Document passage Block Start

Saturday, 30 July 2011

On a label crammed full of metalcore, death metal and post-hardcore rowdies, it’s a bizarre site to read through a press release drawing on language such as ‘ambience’, ‘atmosphere’, and ‘fragile grace’. Despite the statements subtlety, it leapt out with much greater force, than something leathered in the usual ‘demolition’ ‘chaos’ and ‘rage’ – but more important than simply standing out, it was honest. At The Soundawn’s second release, Shifting, lived by its written definitions; it was l’atmosphère, a red herring, and ultimately a breath of fresh air.

Lifeforce looked to be taking a gamble with ATS. After all, the label had brought through the likes of Heaven Shall Burn, Caliban, and Trivium - not the kind of acts associated with grace and delicacy. Yet, it was the simple process of dovetailing several contacts, and then mailing out a record or two which got them onto Lifeforce Records radar. Guitarist Andrea, begins.

“The story is pretty simple. Right after we recorded our first album, we sent a CD to Drew Juergens, who was in charge at Lifeforce USA at that time. He digged it and sent it to Stefan Luedicke, who was and still is running Lifeforce EU. Stefan loved our tunes, and they offered us a deal”

All looked well. At The Soundawn release Shifting to widespread critical acclaim and then embark on a live show roundabout climaxing in a European tour. Only, the bands blog suggested otherwise. It implied that the reality of being an underground act specifically based in Italy was something of an uphill battle.

“Playing underground heavy music in Italy means a struggle. A struggle against your everyday life, a struggle against your job, against promoters and venues; sometimes against other bands and even we could turn on each other.”

Document passage Block End
Given information Block Start

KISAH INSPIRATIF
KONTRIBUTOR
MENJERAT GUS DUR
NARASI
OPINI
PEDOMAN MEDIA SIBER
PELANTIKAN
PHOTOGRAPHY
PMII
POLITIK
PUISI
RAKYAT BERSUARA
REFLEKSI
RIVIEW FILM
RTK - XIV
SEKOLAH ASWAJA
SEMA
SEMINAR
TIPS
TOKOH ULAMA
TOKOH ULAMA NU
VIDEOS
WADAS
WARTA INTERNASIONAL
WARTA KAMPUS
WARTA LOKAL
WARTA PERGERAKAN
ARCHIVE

Given information Block End
Given information Block Start

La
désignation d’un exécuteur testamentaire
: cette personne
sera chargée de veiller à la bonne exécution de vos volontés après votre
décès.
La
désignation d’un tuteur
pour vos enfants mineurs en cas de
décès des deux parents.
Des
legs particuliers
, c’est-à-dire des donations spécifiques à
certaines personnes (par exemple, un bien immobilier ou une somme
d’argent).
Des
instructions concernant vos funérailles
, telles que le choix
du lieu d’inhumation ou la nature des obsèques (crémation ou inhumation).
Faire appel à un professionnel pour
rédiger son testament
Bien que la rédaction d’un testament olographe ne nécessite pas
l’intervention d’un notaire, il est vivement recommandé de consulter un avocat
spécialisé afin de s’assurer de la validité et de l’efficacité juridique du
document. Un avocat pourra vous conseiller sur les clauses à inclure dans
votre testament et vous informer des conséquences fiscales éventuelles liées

Given information Block End

# Exercise requirements
• A. Translate this sentence from the article on At The Soundawn into Spanish: "It implied that the reality of being an underground act specifically based in Italy was something of an uphill battle."
• B. Carry the article on At The Soundawn forward from its final paragraph.

# Solved problems
• A. Daba a entender que la realidad de ser una banda underground con sede precisamente en Italia era una especie de batalla cuesta arriba.

• B.
The lack of transformation began to take its toll, when they took into consideration the work which they put into promoting the act, not just in their home town, but across Europe. Staying connected with their following, At The Soundawn kept correspondence with fans through open and sincere blog posts, even letting us into problems in their personal touring routines. This wasn’t about marketing, witty professionalism, or plotted naivety (nor was it a skittish way of trying to flog an extra CD or two). This was a human reflection of how life as an underground act unfolded.

“Before I even thought about running a blog for ATS, I used to spend some time reading other bands blogs. I read about great concerts, great tours, great record deals, great endorsements, great everything, and I was kinda excited. I thought ‘Wow! This or that band is doing such great things!’ This then on reflection, made me pretty mad at myself, and my bandmates. How the hell are we the only ones, who have to fight with our boss to get free days to tour? Why the hell did we travel for 2000 km to play a gig in a filthy club with no P.A. and no crowd, while other bands are playing in great clubs with hundreds of people attending their shows? Why do we have to fight so hard, while everything appears so easy for these other bands?”

“90% of those bands were just lying. Not in a bad way, but they were obscuring the worst part of the job, focusing on the positive side of it and adding a little bit of spice to it, like avoiding saying that there were ten people attending the show and instead they just talked about the great lights the show had - social networking is great at doing this! Another 5% delivered a balanced and true report of their activity but gave a really boring picture, no great success nor great defeats, just a pretty plain life in underground music. And the other 5%... well, those are the lucky ones who really made it, so horns up!”

“The point is, I realized that the very fight ATS has been living through, is the fire which keeps us alive. It’s that struggle that pushes us to do more. It’s the pleasure and unpleasure to have a small but enthusiastic crowd at our shows which gives us the strength to follow our path, to write more music, to write better music, to discuss with my bandmates about a riff, to struggle with my boss to get holidays to tour in, to waste all my money on pedals and gear, and finally, to keep on running the show… And if this is the real point of playing in a band, why don’t I tell it? Why would I keep it in the background? Why am I not sharing our whole experience? I think that every single band out there is facing our same problems. Simply they don’t share it with their fans. We do.”

Andrea’s genuine acceptance brought home the stark reality of being lassoed in the underground – especially when on the surface many make it look gullibly rosy.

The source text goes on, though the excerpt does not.